(Excerpted passage)
3.2.2. Fractal Method

The proposed elemental content-area method (C-A) model [18].

A (ρ > c) = c^{- β}

(3)

where A(ρ > c) denotes the region where the element content (ρ is the concentration) exceeds a certain threshold. The threshold c is determined by the singularity exponent β, and the specific form of this transformation is given in Equation (4).

A (ρ > c) = K c^{- β}

(4)

Equation (5), take the natural logarithm on both sides:

l n (A (ρ > c)) = - β l n (c) + l n (K)

(5)

The area with a content greater than a certain value is linearly related to this threshold in a double logarithmic coordinate system, and the slope of the straight line in this linear relationship is the fractal dimension. Since the geochemical element distribution satisfies the multifractal power-law distribution, the same element will present a multilinear relationship in double logarithmic coordinates, indicating the existence of multiple fractal dimensions. The piecewise linear fitting of the double logarithmic scatter plot by the least squares method was used to find out the element content value corresponding to the intersection of the two straight lines, which was the lower limit of the anomaly of the element in the area.

Furthermore, in the identification of anomalies in historical geochemical data, the geological processes causing the anomaly differ from those contributing to the geochemical background, and the geochemical measurements reflect only the superimposed and combined results of both [18,53]. Thus, the spectrum-area (S-A) fractal method transforms geochemical data from the spatial domain to the frequency domain using the Fourier transform. It then decomposes the distribution of generalized self-similar features into distinct filters in the frequency domain, and finally, the inverse Fourier transform is applied to return the data to the spatial domain, enabling the separation of anomaly and background fields. This approach, referred to as the spectrum-area (S-A) fractal model, is based on the generalized self-similarity principle proposed by Cheng [54]. The S-A model is represented by the following formula:

A (\geq S) \propto S^{- β}

(6)

where S represents the spectral density,

A (\geq S)

denotes the area where the spectral density exceeds S in the spectral density space, and β is the fractal dimension determined via least-squares fitting of each line segment. The inverse Fourier transform is then applied to convert the filtered results from the frequency domain back to the spatial domain, using the following formula:

B = F^{- 1} (F (T) G_{B} (ω))

(7)

A = F^{- 1} (F (T) G_{A} (ω))

(8)

C = F^{- 1} (F (T) G_{C} (ω))

(9)

where

F

and

F^{- 1}

represent the Fourier transform and inverse Fourier transform, respectively. These formulas are used to construct high-pass, low-pass, and band-pass filters.

3.2.3. Radial Basis Functional Link Networks (RBFLN)

The radial basis function neural network (RBFNN) model, proposed by Lowe in 1988, is capable of handling complex nonlinear spatial datasets [55,56]. This model can process these datasets and be trained using both known deposits and non-mineral deposits to identify relationships between training points and evidence graphs. The RBFLN model is designed to process complex nonlinear spatial datasets [55]. It consists of a three-layer feedforward structure comprising an input layer, a hidden layer, and an output layer. The model uses known mineral and non-mineral deposits as training samples [57,58] classify unknown points [12,59].
(End Excerpted passage)
(Information supplied)
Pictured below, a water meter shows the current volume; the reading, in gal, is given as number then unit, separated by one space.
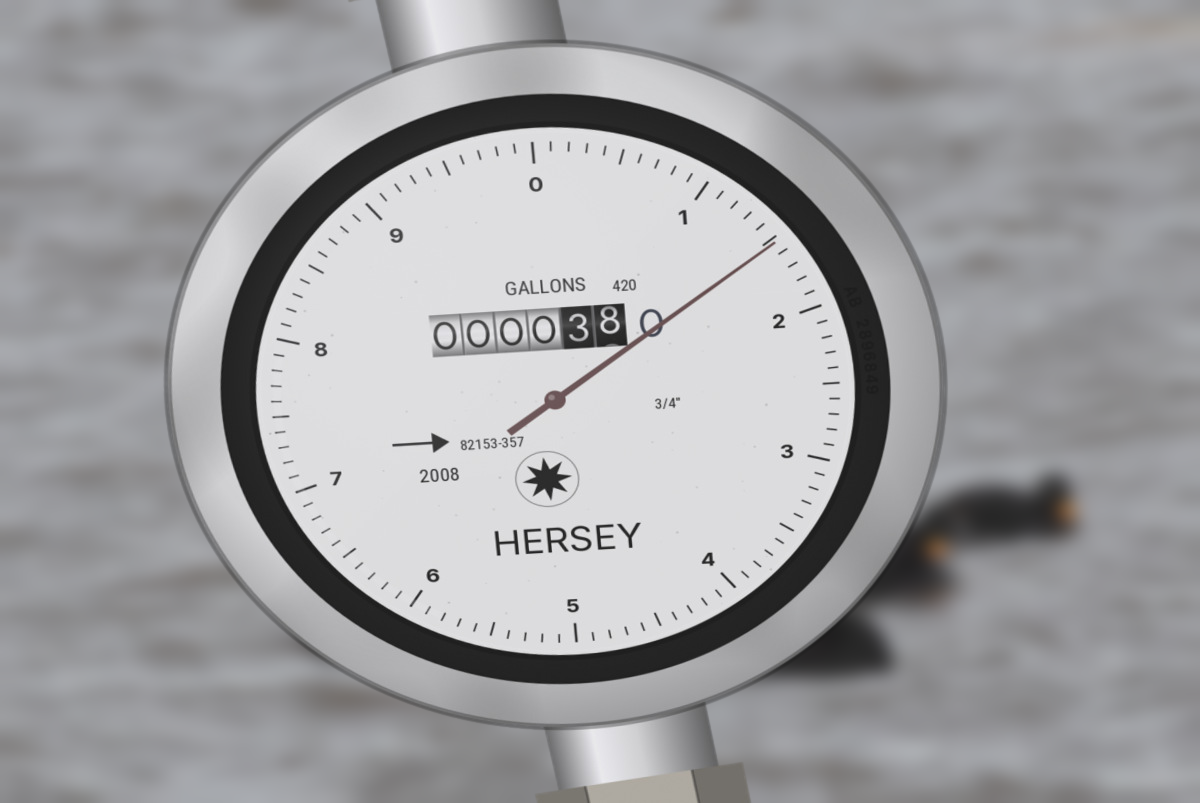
(End Information supplied)
Work instructions ▸
1 > According to the excerpted passage, why does the same element show a multilinear relationship in double logarithmic coordinates? Answer in one to three sentences.
2 > Decide whether each statement below agrees with the excerpted passage. Answer yes or no, and quote the deciding words of the passage.
(a) In the C-A model, the fractal dimension is the slope of the straight line in the double logarithmic plot.
(b) The S-A method processes the geochemical data without leaving the spatial domain.
(c) The RBFLN model is built from four layers.
3 > Retype the part of the excerpted passage starting at "3.2.3. Radial Basis" and ending at "unknown points [12,59].".

Expected responses ▸
1 > The same element shows a multilinear relationship because the distribution of geochemical elements satisfies the multifractal power-law distribution. This multilinear pattern indicates that there are multiple fractal dimensions.

2 >
(a) Yes: "the slope of the straight line in this linear relationship is the fractal dimension"
(b) No: "transforms geochemical data from the spatial domain to the frequency domain using the Fourier transform"
(c) No: "It consists of a three-layer feedforward structure comprising an input layer, a hidden layer, and an output layer"

3 >
3.2.3. Radial Basis Functional Link Networks (RBFLN)

The radial basis function neural network (RBFNN) model, proposed by Lowe in 1988, is capable of handling complex nonlinear spatial datasets [55,56]. This model can process these datasets and be trained using both known deposits and non-mineral deposits to identify relationships between training points and evidence graphs. The RBFLN model is designed to process complex nonlinear spatial datasets [55]. It consists of a three-layer feedforward structure comprising an input layer, a hidden layer, and an output layer. The model uses known mineral and non-mineral deposits as training samples [57,58] classify unknown points [12,59].